At present, there is no legal duty to report any death to the coroner. A list of reportable deaths is now prescribed in Part 1 of Schedule 1 of the Bill. Clause 4(1) also imposes a duty on certain categories of persons specified in Part 2 of Schedule 1, including, for example, doctors, the Registrar of Births and Deaths and the Police, to report a death specified in Part I of that Schedule as soon as is reasonably practicable after the death comes to their knowledge.

The powers of a coroner are enhanced by the Bill. Clause 10 empowers a coroner to issue a warrant to a police officer to enter and search any premises where the coroner is satisfied on reasonable grounds that relevant evidence is likely to be found in such premises. Clause 1 empowers a coroner to first conduct a pre-inquest review to determine how the inquest may be disposed of in a just, expeditious and economical manner.

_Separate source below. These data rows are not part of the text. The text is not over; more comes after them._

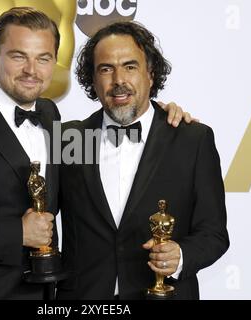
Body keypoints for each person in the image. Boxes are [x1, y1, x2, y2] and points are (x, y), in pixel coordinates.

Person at [0, 7, 191, 299]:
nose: (32, 70)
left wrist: (158, 115)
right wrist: (17, 233)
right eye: (19, 56)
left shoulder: (50, 116)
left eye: (43, 58)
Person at [57, 21, 229, 300]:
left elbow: (214, 234)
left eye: (130, 66)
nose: (118, 80)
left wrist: (181, 255)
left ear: (150, 73)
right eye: (105, 69)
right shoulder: (71, 138)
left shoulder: (191, 140)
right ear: (92, 79)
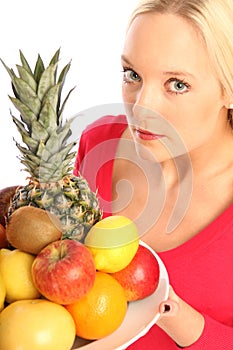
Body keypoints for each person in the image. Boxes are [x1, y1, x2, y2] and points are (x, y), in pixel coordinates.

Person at [74, 0, 233, 348]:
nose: (142, 107)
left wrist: (179, 319)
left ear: (228, 89)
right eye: (133, 75)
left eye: (177, 84)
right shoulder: (97, 144)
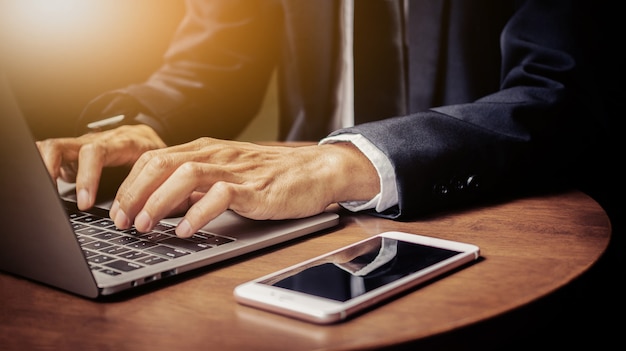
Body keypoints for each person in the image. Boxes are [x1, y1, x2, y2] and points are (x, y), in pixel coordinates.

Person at [35, 0, 616, 240]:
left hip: (481, 213)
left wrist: (348, 159)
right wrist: (139, 122)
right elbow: (215, 60)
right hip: (283, 217)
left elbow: (560, 91)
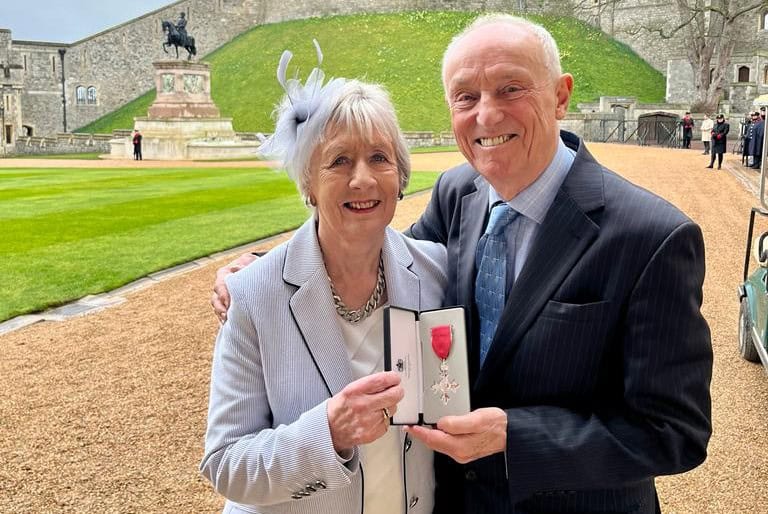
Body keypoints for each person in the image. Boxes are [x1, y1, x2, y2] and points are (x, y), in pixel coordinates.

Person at [212, 15, 712, 514]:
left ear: (561, 96)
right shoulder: (460, 194)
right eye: (466, 97)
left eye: (510, 88)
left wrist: (515, 436)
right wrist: (265, 270)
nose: (487, 116)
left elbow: (674, 431)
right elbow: (372, 251)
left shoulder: (653, 236)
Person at [199, 49, 446, 514]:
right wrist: (328, 432)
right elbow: (225, 463)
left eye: (379, 158)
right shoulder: (252, 294)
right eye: (339, 161)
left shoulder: (435, 271)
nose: (362, 179)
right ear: (308, 184)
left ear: (401, 178)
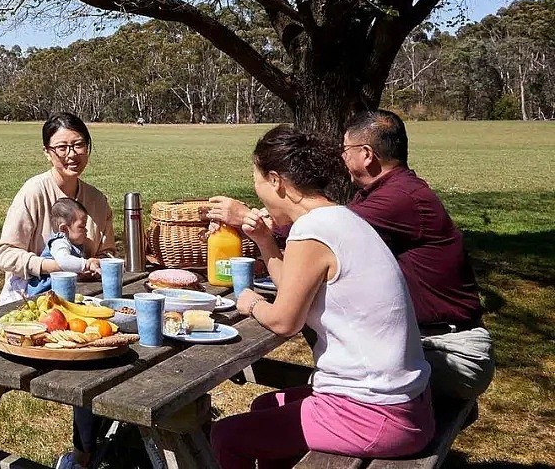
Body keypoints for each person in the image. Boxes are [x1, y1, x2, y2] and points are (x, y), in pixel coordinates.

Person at [211, 125, 434, 469]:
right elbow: (293, 290)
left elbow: (285, 321)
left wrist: (250, 302)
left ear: (276, 181)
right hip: (407, 401)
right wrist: (267, 242)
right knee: (266, 407)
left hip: (377, 413)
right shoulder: (338, 218)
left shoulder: (311, 230)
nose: (256, 192)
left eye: (256, 180)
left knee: (226, 437)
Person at [343, 109, 494, 400]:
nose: (343, 158)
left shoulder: (400, 198)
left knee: (339, 382)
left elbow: (330, 229)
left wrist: (261, 224)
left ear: (366, 154)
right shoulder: (387, 191)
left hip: (451, 353)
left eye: (345, 150)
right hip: (423, 343)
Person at [0, 112, 115, 469]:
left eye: (78, 145)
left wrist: (99, 261)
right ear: (48, 152)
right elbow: (5, 253)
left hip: (83, 303)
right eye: (61, 147)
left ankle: (95, 450)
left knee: (115, 356)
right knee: (91, 368)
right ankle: (84, 455)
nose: (71, 154)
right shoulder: (34, 192)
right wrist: (52, 265)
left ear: (89, 148)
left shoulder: (97, 199)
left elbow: (103, 252)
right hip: (31, 305)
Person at [25, 198, 91, 295]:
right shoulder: (59, 242)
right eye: (82, 226)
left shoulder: (74, 244)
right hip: (45, 292)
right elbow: (64, 261)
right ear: (64, 228)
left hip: (62, 290)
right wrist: (86, 264)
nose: (86, 230)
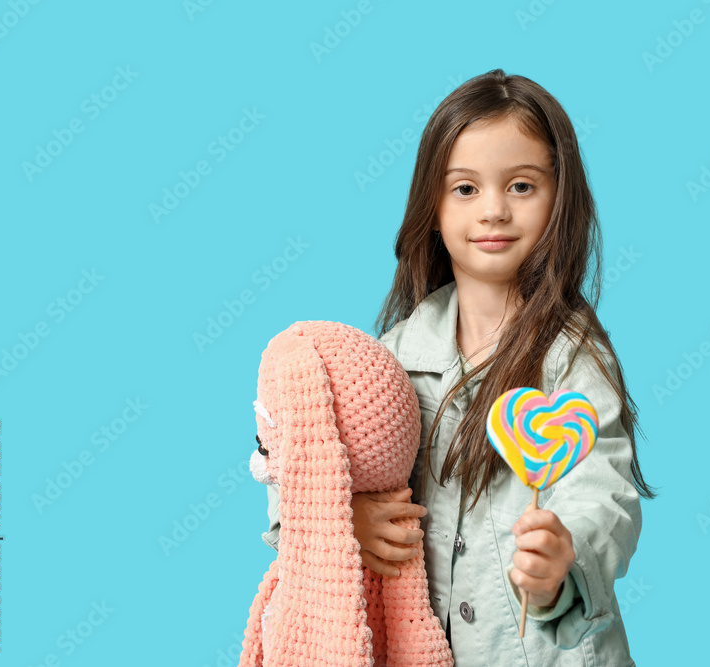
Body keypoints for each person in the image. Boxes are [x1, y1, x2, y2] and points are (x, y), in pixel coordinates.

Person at [260, 68, 656, 666]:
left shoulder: (573, 357)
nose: (493, 210)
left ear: (560, 199)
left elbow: (603, 490)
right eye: (466, 188)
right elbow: (300, 456)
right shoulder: (392, 357)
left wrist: (564, 557)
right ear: (434, 207)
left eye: (521, 186)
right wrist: (345, 518)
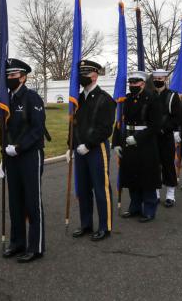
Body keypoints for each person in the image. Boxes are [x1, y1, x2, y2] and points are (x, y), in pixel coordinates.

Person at [2, 58, 46, 263]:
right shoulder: (5, 99)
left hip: (29, 155)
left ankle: (35, 246)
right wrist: (3, 155)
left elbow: (36, 130)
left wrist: (18, 148)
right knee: (15, 201)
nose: (9, 78)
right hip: (11, 157)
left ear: (23, 77)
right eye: (8, 75)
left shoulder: (32, 98)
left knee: (31, 201)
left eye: (13, 75)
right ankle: (17, 242)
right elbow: (5, 129)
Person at [68, 60, 116, 241]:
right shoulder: (78, 98)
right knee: (83, 189)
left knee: (100, 188)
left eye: (86, 73)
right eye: (80, 73)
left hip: (96, 149)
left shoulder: (105, 99)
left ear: (95, 75)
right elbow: (74, 124)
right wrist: (71, 146)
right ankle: (86, 223)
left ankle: (105, 226)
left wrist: (88, 144)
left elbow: (106, 129)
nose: (82, 77)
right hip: (80, 151)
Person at [112, 71, 162, 223]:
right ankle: (135, 207)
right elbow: (119, 122)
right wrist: (116, 143)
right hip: (128, 141)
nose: (133, 85)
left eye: (136, 82)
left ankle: (149, 209)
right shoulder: (125, 99)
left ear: (142, 83)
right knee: (132, 176)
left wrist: (137, 138)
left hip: (146, 143)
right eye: (131, 83)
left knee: (147, 177)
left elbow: (156, 125)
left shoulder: (152, 98)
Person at [151, 69, 181, 207]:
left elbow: (176, 117)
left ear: (165, 79)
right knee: (154, 166)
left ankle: (170, 195)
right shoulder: (150, 95)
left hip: (166, 136)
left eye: (160, 78)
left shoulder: (172, 96)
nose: (158, 80)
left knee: (168, 165)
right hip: (152, 137)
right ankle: (155, 194)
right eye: (156, 78)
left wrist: (166, 129)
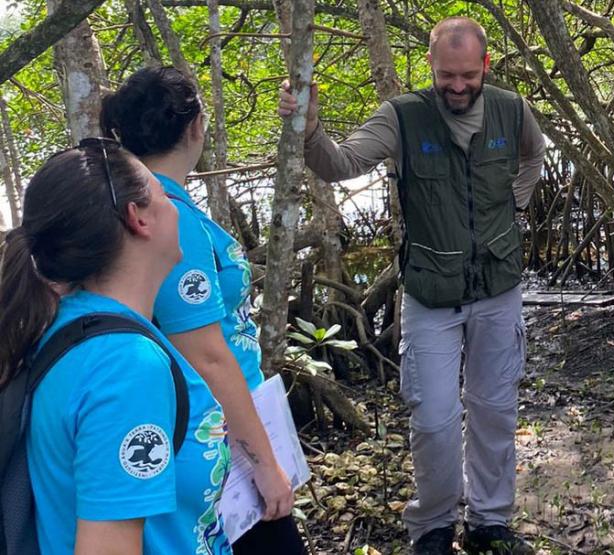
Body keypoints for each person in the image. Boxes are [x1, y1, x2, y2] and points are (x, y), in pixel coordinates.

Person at [278, 16, 545, 555]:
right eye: (447, 74)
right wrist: (308, 127)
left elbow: (532, 155)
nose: (458, 85)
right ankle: (433, 527)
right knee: (434, 418)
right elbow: (340, 164)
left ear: (485, 66)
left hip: (497, 286)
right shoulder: (402, 117)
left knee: (495, 410)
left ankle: (491, 523)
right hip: (430, 293)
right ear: (431, 65)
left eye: (468, 74)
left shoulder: (511, 108)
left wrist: (514, 205)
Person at [101, 67, 304, 554]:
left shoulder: (146, 207)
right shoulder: (168, 219)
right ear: (195, 127)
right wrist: (265, 465)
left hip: (220, 424)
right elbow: (207, 355)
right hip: (219, 436)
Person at [0, 140, 232, 553]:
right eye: (162, 194)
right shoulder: (126, 366)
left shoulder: (70, 321)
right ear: (138, 218)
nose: (175, 205)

Clauses 13 to 19 set out the circumstances in which a coroner may or must hold an inquest. Clause 13 provides that a coroner may hold an inquest, whether with or without a jury, where a person dies suddenly, by accident or violence or under suspicious circumstances. Clause 14 makes it mandatory for a coroner to hold an inquest with a jury where a person has died in official custody. Clause 15 makes it mandatory for a coroner to hold an inquest when required by the Attorney General to do so. Clause 19 provides that the High Court may, on the application of a properly interested person or the Attorney General, order an inquest to be held into a death including, where an inquest has already been held, a new inquest into that death.

The present three-person jury will be expanded to a five-person jury. Clause 22 provides that five jurors shall be selected to form the jury at an inquest.

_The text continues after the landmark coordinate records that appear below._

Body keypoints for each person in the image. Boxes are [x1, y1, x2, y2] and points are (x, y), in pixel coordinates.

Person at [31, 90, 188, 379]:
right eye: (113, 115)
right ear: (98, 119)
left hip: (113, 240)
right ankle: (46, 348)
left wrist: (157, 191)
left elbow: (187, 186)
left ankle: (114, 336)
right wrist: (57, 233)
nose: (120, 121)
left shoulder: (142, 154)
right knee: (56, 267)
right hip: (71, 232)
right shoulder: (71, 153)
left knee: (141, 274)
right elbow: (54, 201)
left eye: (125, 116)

Clause 34(1) provides that the coroner may during the course of an inquest refer a case to the Attorney General for a decision as to whether or not criminal proceedings should be instituted against a person, and obliges the coroner to do so where the suspected criminal offence is murder, manslaughter, infanticide or death by reckless driving.

Clause 40 empowers a coroner to issue in certain circumstances a certificate of the fact of death to assist in the transport of a dead body to another country for burial, in particular where the relevant authorities of that country require official documentation that the deceased did not die from an infectious disease.